Fusion research is still in its infancy. I really don't see it happening in my lifetime or what's left of it. Inertial confinement or magnetic confinement right now seems to be the most promising, but will take years of development before it shows even a glimmer of scientific efficiency and years after that to achieve engineering efficiency. Don't much care for riding the shock wave of the H-bomb. I'll take nuclear-electric over that any day.
So, working with known physics and mechanics, let's assume we have a small enough fusion reactor, with confinement of a 15 million K plasma. You are getting a lot of power out a hydrogen feed into it. This in itself will not move a spaceship. Does the super hot product helium provide thrust? If so, how would that be conducted. These temperatures are way too high for anything, with the exception of confinement fields. Somehow, you must deal with the ultra-hot reactor product stream, and thrust seems a must, so to say.

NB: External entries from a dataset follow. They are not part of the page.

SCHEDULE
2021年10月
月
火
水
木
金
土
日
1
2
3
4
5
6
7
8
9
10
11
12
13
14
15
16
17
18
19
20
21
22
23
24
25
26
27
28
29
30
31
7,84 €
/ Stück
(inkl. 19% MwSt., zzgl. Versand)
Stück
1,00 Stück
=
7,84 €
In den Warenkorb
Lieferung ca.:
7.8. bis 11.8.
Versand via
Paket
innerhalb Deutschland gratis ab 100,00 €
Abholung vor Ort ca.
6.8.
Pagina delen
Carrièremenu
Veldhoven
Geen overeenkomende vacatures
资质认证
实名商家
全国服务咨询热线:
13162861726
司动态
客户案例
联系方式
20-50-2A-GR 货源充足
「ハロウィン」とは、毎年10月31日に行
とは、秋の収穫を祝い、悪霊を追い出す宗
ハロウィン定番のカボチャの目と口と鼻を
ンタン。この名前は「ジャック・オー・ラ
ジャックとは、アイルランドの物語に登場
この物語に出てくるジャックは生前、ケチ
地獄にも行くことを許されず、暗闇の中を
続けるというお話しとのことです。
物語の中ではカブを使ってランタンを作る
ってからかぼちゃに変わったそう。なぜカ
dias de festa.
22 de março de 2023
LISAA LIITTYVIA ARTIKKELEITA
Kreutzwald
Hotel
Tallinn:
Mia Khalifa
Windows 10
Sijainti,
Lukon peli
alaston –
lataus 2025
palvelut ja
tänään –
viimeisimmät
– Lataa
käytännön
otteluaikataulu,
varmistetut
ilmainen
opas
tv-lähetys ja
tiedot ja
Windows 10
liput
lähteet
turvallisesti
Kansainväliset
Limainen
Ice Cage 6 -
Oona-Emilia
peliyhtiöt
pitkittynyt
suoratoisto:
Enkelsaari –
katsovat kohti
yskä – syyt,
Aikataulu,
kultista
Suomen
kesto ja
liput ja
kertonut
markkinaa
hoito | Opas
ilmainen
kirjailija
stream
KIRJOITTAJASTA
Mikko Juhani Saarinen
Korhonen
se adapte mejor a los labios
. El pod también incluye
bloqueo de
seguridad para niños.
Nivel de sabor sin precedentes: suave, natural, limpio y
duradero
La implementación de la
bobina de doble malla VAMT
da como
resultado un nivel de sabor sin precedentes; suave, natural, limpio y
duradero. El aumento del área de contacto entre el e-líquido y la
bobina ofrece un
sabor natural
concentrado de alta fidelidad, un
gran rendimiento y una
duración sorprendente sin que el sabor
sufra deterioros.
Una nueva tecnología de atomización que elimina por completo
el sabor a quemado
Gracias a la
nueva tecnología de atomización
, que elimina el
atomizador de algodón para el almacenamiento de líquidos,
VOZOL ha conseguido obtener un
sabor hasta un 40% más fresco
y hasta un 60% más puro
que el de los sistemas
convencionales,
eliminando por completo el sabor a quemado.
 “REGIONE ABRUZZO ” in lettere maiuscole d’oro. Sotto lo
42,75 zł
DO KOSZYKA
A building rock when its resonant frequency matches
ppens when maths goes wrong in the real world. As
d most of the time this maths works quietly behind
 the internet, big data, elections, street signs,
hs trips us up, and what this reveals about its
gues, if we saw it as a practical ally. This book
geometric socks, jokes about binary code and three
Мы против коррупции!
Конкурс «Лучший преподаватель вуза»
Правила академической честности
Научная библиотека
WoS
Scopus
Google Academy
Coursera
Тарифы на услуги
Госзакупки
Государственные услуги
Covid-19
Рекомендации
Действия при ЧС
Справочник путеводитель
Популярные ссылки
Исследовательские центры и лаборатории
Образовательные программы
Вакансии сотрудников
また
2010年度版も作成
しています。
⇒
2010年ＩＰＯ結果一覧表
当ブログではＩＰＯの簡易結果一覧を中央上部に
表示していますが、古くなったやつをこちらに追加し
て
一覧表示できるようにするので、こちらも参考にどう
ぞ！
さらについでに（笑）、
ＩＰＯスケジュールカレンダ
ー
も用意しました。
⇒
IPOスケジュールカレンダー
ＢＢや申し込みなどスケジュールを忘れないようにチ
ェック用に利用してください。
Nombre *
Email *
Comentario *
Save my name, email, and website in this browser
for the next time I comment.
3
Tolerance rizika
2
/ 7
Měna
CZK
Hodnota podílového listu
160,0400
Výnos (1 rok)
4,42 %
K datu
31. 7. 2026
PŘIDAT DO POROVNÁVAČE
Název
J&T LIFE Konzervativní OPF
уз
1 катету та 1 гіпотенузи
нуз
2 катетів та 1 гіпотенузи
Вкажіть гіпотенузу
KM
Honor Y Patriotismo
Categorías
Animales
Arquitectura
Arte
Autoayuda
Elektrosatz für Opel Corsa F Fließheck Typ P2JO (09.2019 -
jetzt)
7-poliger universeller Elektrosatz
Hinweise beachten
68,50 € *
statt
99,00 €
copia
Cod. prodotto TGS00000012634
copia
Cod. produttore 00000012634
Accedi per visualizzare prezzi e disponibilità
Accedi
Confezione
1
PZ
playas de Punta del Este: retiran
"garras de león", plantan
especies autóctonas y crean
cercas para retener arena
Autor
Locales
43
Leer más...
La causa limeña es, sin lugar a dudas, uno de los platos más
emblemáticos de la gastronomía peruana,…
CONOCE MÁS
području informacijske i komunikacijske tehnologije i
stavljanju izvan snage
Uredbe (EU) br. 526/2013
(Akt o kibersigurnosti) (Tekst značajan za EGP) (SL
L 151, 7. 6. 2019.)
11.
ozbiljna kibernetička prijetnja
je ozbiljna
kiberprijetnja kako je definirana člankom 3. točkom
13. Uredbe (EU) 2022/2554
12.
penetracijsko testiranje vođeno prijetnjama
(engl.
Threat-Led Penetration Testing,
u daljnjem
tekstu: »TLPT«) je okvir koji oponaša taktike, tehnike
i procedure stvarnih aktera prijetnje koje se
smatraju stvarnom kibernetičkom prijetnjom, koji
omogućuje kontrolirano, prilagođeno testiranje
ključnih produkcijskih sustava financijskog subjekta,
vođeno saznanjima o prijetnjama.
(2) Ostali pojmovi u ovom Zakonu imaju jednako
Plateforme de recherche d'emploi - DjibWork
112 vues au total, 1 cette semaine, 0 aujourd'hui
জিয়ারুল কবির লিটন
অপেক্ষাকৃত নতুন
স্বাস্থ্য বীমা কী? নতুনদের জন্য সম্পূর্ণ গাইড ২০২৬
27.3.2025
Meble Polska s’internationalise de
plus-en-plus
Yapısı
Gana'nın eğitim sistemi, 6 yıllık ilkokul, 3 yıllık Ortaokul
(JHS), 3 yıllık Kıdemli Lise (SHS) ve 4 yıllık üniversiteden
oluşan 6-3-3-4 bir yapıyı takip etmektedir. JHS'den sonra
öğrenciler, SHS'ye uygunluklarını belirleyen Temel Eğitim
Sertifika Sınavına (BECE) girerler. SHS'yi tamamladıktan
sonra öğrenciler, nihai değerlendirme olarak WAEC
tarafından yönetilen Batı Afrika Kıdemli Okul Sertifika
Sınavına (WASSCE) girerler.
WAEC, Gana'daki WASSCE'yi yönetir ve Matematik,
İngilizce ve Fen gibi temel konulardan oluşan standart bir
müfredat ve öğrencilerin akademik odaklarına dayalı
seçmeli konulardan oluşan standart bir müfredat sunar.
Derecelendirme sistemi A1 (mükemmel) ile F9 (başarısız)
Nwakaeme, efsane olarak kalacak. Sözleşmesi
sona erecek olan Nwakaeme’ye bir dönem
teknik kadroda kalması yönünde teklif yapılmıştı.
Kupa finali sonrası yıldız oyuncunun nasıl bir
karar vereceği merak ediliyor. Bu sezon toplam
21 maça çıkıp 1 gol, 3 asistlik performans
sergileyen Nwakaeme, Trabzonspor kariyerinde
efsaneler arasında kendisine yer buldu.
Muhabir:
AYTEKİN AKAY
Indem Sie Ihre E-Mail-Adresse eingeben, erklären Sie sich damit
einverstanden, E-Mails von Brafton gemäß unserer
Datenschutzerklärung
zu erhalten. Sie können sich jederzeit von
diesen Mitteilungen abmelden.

Could "direct reactor product propulsion" be designed? It seems highly unlikely you could sustain such a mechanism. At least not in this century. It all seems to boil down to confinement technologies and power requirements. The more it is considered, the more it reminds me of Rube Goldberg's fabulous inventions........but perhaps not as fanciful. It certainly doesn't seem impossible with enough effort.
Short version : The power of fusion must somehow be converted into a mechanism of propulsion. This requires mass expulsion in the opposite direct you wish to move. And this might be a high temperature "ejecta" plasma for propulsion, but from what "fuel"? If not the product stream, something else?
Or do you resort to something more mechanical, like an "atomic electromagnetic rail-gun". perhaps throwing ionized atoms of some element down specialized "rails" at relativistic speeds. Not easy to see how you obtain a propulsion mechanism from fusion without throwing out mass in a major way to really get moving. Sacrificing parts of the ship as you go has unique benefits, especially for one-way trips!